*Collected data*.
===

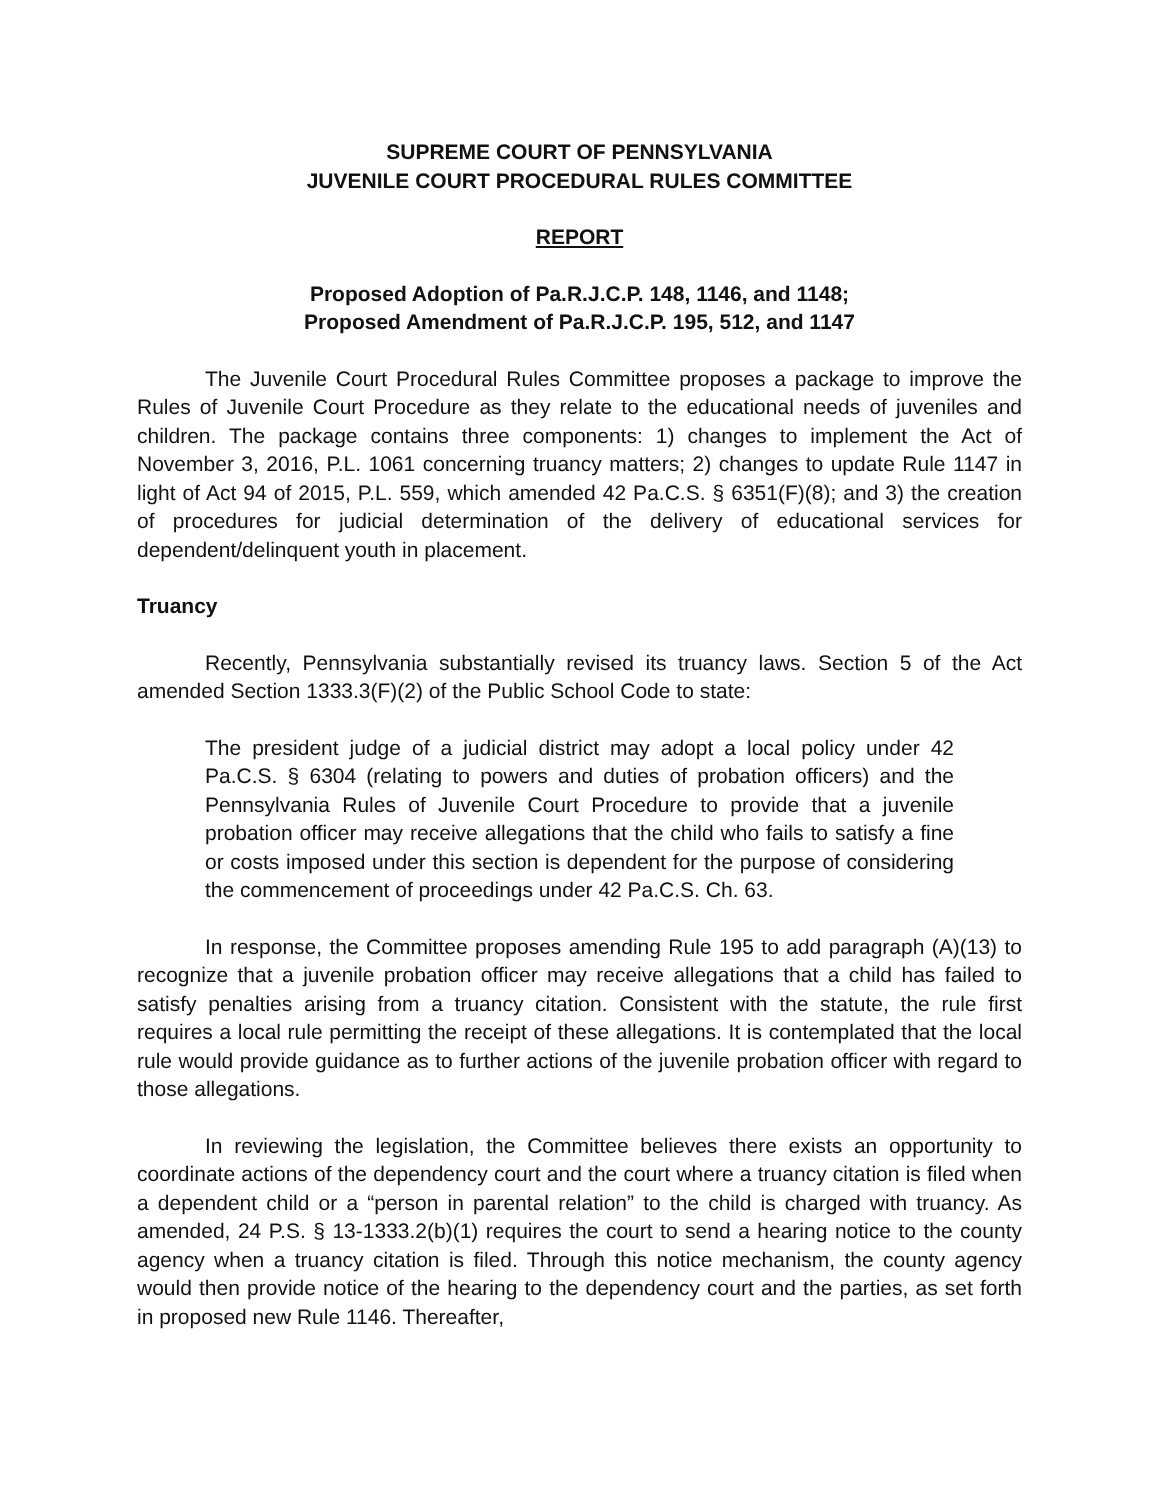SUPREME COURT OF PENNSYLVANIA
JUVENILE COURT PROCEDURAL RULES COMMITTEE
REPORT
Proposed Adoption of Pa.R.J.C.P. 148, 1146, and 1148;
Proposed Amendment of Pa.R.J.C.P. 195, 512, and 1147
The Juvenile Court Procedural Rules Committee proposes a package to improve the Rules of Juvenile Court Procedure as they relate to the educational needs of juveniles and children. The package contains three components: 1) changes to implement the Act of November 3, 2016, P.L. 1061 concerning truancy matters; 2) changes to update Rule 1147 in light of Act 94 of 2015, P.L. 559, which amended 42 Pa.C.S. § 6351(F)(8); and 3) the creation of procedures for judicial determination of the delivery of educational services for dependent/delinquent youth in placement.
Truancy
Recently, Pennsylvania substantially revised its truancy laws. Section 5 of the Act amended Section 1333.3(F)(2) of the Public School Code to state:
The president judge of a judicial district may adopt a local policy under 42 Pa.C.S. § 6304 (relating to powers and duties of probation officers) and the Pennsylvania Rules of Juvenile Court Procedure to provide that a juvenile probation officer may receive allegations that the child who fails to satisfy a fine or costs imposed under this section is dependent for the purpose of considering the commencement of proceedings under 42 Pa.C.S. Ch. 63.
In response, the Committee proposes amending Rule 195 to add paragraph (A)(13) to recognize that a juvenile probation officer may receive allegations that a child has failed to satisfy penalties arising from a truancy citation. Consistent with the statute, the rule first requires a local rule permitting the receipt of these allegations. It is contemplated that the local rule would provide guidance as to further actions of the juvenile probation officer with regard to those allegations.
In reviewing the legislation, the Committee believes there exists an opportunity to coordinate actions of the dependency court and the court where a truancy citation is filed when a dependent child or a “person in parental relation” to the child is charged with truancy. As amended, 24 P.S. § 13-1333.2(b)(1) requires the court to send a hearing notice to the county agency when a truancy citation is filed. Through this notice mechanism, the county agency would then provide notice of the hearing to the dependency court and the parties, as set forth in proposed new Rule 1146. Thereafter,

===

*What the exercise asks*. Restate the records word for word, omitting images.

*Output for this exercise*.
SUPREME COURT OF PENNSYLVANIA
JUVENILE COURT PROCEDURAL RULES COMMITTEE
REPORT
Proposed Adoption of Pa.R.J.C.P. 148, 1146, and 1148;
Proposed Amendment of Pa.R.J.C.P. 195, 512, and 1147
The Juvenile Court Procedural Rules Committee proposes a package to improve the Rules of Juvenile Court Procedure as they relate to the educational needs of juveniles and children. The package contains three components: 1) changes to implement the Act of November 3, 2016, P.L. 1061 concerning truancy matters; 2) changes to update Rule 1147 in light of Act 94 of 2015, P.L. 559, which amended 42 Pa.C.S. § 6351(F)(8); and 3) the creation of procedures for judicial determination of the delivery of educational services for dependent/delinquent youth in placement.
Truancy
Recently, Pennsylvania substantially revised its truancy laws. Section 5 of the Act amended Section 1333.3(F)(2) of the Public School Code to state:
The president judge of a judicial district may adopt a local policy under 42 Pa.C.S. § 6304 (relating to powers and duties of probation officers) and the Pennsylvania Rules of Juvenile Court Procedure to provide that a juvenile probation officer may receive allegations that the child who fails to satisfy a fine or costs imposed under this section is dependent for the purpose of considering the commencement of proceedings under 42 Pa.C.S. Ch. 63.
In response, the Committee proposes amending Rule 195 to add paragraph (A)(13) to recognize that a juvenile probation officer may receive allegations that a child has failed to satisfy penalties arising from a truancy citation. Consistent with the statute, the rule first requires a local rule permitting the receipt of these allegations. It is contemplated that the local rule would provide guidance as to further actions of the juvenile probation officer with regard to those allegations.
In reviewing the legislation, the Committee believes there exists an opportunity to coordinate actions of the dependency court and the court where a truancy citation is filed when a dependent child or a “person in parental relation” to the child is charged with truancy. As amended, 24 P.S. § 13-1333.2(b)(1) requires the court to send a hearing notice to the county agency when a truancy citation is filed. Through this notice mechanism, the county agency would then provide notice of the hearing to the dependency court and the parties, as set forth in proposed new Rule 1146. Thereafter,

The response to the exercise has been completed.